| What this task involves |
Retype the whole listing exactly.

| Source records |
☆ ☆ ☆ ☆ ☆ ☆ ☆
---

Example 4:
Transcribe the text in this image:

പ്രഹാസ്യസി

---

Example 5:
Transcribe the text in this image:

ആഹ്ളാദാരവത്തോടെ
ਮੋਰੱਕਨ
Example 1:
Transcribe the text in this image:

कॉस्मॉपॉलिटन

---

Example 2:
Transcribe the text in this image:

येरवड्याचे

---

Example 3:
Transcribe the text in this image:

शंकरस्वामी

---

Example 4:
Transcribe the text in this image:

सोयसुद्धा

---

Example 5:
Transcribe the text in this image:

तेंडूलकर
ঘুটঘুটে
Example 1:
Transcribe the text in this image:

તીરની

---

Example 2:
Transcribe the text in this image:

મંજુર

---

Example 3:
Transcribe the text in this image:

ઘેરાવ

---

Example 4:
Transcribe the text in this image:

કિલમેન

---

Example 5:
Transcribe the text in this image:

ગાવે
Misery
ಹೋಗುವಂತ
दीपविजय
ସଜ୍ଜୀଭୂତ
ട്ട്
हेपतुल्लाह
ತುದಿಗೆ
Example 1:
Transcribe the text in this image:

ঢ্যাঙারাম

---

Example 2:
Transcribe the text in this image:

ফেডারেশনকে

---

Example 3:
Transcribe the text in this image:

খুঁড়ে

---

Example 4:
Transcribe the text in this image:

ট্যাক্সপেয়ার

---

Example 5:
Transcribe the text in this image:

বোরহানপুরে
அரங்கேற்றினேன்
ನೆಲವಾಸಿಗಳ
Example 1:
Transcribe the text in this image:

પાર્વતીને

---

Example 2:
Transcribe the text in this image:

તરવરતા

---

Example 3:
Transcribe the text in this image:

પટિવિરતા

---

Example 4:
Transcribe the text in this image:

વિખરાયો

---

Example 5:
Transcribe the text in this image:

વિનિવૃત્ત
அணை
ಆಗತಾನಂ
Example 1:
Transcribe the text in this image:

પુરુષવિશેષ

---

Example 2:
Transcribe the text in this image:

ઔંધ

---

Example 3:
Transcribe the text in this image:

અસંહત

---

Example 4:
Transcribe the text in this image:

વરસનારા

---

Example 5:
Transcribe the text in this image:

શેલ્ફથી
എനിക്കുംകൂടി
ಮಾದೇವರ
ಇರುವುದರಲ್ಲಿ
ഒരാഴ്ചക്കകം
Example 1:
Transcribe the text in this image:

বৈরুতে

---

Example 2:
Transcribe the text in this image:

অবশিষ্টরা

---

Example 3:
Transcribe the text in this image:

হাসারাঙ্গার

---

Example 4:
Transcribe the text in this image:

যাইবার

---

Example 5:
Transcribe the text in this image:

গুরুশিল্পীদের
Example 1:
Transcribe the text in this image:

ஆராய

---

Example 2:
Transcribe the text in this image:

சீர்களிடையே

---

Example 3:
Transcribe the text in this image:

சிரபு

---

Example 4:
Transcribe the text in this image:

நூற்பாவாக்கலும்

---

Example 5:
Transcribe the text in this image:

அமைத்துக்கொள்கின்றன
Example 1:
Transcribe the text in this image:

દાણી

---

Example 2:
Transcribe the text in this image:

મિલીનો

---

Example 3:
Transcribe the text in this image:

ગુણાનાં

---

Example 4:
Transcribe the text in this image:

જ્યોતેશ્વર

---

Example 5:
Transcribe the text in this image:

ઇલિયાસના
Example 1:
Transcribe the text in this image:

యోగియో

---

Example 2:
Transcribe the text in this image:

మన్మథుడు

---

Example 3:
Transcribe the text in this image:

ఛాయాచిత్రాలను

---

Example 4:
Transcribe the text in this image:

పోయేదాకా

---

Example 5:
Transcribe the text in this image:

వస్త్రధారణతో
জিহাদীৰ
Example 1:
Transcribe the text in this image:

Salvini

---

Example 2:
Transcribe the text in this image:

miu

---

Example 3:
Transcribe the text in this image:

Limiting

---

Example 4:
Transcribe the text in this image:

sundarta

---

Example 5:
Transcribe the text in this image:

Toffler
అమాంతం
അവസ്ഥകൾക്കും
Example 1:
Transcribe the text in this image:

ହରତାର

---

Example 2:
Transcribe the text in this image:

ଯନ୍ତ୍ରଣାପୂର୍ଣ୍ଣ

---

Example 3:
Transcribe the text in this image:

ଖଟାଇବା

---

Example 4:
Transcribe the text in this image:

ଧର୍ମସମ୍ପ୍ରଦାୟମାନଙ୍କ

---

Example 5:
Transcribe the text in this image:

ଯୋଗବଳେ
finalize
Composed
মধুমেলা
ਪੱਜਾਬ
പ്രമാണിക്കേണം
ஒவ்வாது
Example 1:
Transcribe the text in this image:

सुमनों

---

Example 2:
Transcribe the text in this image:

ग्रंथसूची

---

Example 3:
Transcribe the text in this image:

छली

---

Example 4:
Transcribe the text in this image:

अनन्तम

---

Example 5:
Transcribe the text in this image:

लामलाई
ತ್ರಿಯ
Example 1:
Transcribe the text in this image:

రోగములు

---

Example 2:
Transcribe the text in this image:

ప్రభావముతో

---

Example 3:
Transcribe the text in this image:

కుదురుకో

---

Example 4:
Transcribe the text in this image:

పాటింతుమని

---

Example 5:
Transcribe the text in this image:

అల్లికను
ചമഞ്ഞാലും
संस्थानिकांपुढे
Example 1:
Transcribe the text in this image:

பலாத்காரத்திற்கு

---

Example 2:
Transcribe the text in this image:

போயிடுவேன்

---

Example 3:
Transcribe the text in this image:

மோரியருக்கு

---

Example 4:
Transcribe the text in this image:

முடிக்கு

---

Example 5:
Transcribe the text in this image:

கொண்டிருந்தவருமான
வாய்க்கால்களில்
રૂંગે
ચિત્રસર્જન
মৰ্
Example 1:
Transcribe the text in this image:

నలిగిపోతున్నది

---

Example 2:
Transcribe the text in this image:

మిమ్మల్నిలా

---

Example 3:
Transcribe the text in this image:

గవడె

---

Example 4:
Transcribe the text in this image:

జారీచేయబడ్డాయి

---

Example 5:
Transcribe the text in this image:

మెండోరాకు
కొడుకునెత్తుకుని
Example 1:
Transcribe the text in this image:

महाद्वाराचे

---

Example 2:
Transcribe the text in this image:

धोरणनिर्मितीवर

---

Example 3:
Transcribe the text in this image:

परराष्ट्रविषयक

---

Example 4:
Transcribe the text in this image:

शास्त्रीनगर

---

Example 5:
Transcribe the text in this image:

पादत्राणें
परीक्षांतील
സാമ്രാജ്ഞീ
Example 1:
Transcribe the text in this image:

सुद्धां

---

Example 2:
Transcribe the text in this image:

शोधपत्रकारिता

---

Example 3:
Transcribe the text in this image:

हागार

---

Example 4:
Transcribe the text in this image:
☆ ☆ ☆ ☆ ☆ ☆ ☆
| Exercise answer |
---

Example 4:
Transcribe the text in this image:

പ്രഹാസ്യസി

---

Example 5:
Transcribe the text in this image:

ആഹ്ളാദാരവത്തോടെ
ਮੋਰੱਕਨ
Example 1:
Transcribe the text in this image:

कॉस्मॉपॉलिटन

---

Example 2:
Transcribe the text in this image:

येरवड्याचे

---

Example 3:
Transcribe the text in this image:

शंकरस्वामी

---

Example 4:
Transcribe the text in this image:

सोयसुद्धा

---

Example 5:
Transcribe the text in this image:

तेंडूलकर
ঘুটঘুটে
Example 1:
Transcribe the text in this image:

તીરની

---

Example 2:
Transcribe the text in this image:

મંજુર

---

Example 3:
Transcribe the text in this image:

ઘેરાવ

---

Example 4:
Transcribe the text in this image:

કિલમેન

---

Example 5:
Transcribe the text in this image:

ગાવે
Misery
ಹೋಗುವಂತ
दीपविजय
ସଜ୍ଜୀଭୂତ
ട്ട്
हेपतुल्लाह
ತುದಿಗೆ
Example 1:
Transcribe the text in this image:

ঢ্যাঙারাম

---

Example 2:
Transcribe the text in this image:

ফেডারেশনকে

---

Example 3:
Transcribe the text in this image:

খুঁড়ে

---

Example 4:
Transcribe the text in this image:

ট্যাক্সপেয়ার

---

Example 5:
Transcribe the text in this image:

বোরহানপুরে
அரங்கேற்றினேன்
ನೆಲವಾಸಿಗಳ
Example 1:
Transcribe the text in this image:

પાર્વતીને

---

Example 2:
Transcribe the text in this image:

તરવરતા

---

Example 3:
Transcribe the text in this image:

પટિવિરતા

---

Example 4:
Transcribe the text in this image:

વિખરાયો

---

Example 5:
Transcribe the text in this image:

વિનિવૃત્ત
அணை
ಆಗತಾನಂ
Example 1:
Transcribe the text in this image:

પુરુષવિશેષ

---

Example 2:
Transcribe the text in this image:

ઔંધ

---

Example 3:
Transcribe the text in this image:

અસંહત

---

Example 4:
Transcribe the text in this image:

વરસનારા

---

Example 5:
Transcribe the text in this image:

શેલ્ફથી
എനിക്കുംകൂടി
ಮಾದೇವರ
ಇರುವುದರಲ್ಲಿ
ഒരാഴ്ചക്കകം
Example 1:
Transcribe the text in this image:

বৈরুতে

---

Example 2:
Transcribe the text in this image:

অবশিষ্টরা

---

Example 3:
Transcribe the text in this image:

হাসারাঙ্গার

---

Example 4:
Transcribe the text in this image:

যাইবার

---

Example 5:
Transcribe the text in this image:

গুরুশিল্পীদের
Example 1:
Transcribe the text in this image:

ஆராய

---

Example 2:
Transcribe the text in this image:

சீர்களிடையே

---

Example 3:
Transcribe the text in this image:

சிரபு

---

Example 4:
Transcribe the text in this image:

நூற்பாவாக்கலும்

---

Example 5:
Transcribe the text in this image:

அமைத்துக்கொள்கின்றன
Example 1:
Transcribe the text in this image:

દાણી

---

Example 2:
Transcribe the text in this image:

મિલીનો

---

Example 3:
Transcribe the text in this image:

ગુણાનાં

---

Example 4:
Transcribe the text in this image:

જ્યોતેશ્વર

---

Example 5:
Transcribe the text in this image:

ઇલિયાસના
Example 1:
Transcribe the text in this image:

యోగియో

---

Example 2:
Transcribe the text in this image:

మన్మథుడు

---

Example 3:
Transcribe the text in this image:

ఛాయాచిత్రాలను

---

Example 4:
Transcribe the text in this image:

పోయేదాకా

---

Example 5:
Transcribe the text in this image:

వస్త్రధారణతో
জিহাদীৰ
Example 1:
Transcribe the text in this image:

Salvini

---

Example 2:
Transcribe the text in this image:

miu

---

Example 3:
Transcribe the text in this image:

Limiting

---

Example 4:
Transcribe the text in this image:

sundarta

---

Example 5:
Transcribe the text in this image:

Toffler
అమాంతం
അവസ്ഥകൾക്കും
Example 1:
Transcribe the text in this image:

ହରତାର

---

Example 2:
Transcribe the text in this image:

ଯନ୍ତ୍ରଣାପୂର୍ଣ୍ଣ

---

Example 3:
Transcribe the text in this image:

ଖଟାଇବା

---

Example 4:
Transcribe the text in this image:

ଧର୍ମସମ୍ପ୍ରଦାୟମାନଙ୍କ

---

Example 5:
Transcribe the text in this image:

ଯୋଗବଳେ
finalize
Composed
মধুমেলা
ਪੱਜਾਬ
പ്രമാണിക്കേണം
ஒவ்வாது
Example 1:
Transcribe the text in this image:

सुमनों

---

Example 2:
Transcribe the text in this image:

ग्रंथसूची

---

Example 3:
Transcribe the text in this image:

छली

---

Example 4:
Transcribe the text in this image:

अनन्तम

---

Example 5:
Transcribe the text in this image:

लामलाई
ತ್ರಿಯ
Example 1:
Transcribe the text in this image:

రోగములు

---

Example 2:
Transcribe the text in this image:

ప్రభావముతో

---

Example 3:
Transcribe the text in this image:

కుదురుకో

---

Example 4:
Transcribe the text in this image:

పాటింతుమని

---

Example 5:
Transcribe the text in this image:

అల్లికను
ചമഞ്ഞാലും
संस्थानिकांपुढे
Example 1:
Transcribe the text in this image:

பலாத்காரத்திற்கு

---

Example 2:
Transcribe the text in this image:

போயிடுவேன்

---

Example 3:
Transcribe the text in this image:

மோரியருக்கு

---

Example 4:
Transcribe the text in this image:

முடிக்கு

---

Example 5:
Transcribe the text in this image:

கொண்டிருந்தவருமான
வாய்க்கால்களில்
રૂંગે
ચિત્રસર્જન
মৰ্
Example 1:
Transcribe the text in this image:

నలిగిపోతున్నది

---

Example 2:
Transcribe the text in this image:

మిమ్మల్నిలా

---

Example 3:
Transcribe the text in this image:

గవడె

---

Example 4:
Transcribe the text in this image:

జారీచేయబడ్డాయి

---

Example 5:
Transcribe the text in this image:

మెండోరాకు
కొడుకునెత్తుకుని
Example 1:
Transcribe the text in this image:

महाद्वाराचे

---

Example 2:
Transcribe the text in this image:

धोरणनिर्मितीवर

---

Example 3:
Transcribe the text in this image:

परराष्ट्रविषयक

---

Example 4:
Transcribe the text in this image:

शास्त्रीनगर

---

Example 5:
Transcribe the text in this image:

पादत्राणें
परीक्षांतील
സാമ്രാജ്ഞീ
Example 1:
Transcribe the text in this image:

सुद्धां

---

Example 2:
Transcribe the text in this image:

शोधपत्रकारिता

---

Example 3:
Transcribe the text in this image:

हागार

---

Example 4:
Transcribe the text in this image:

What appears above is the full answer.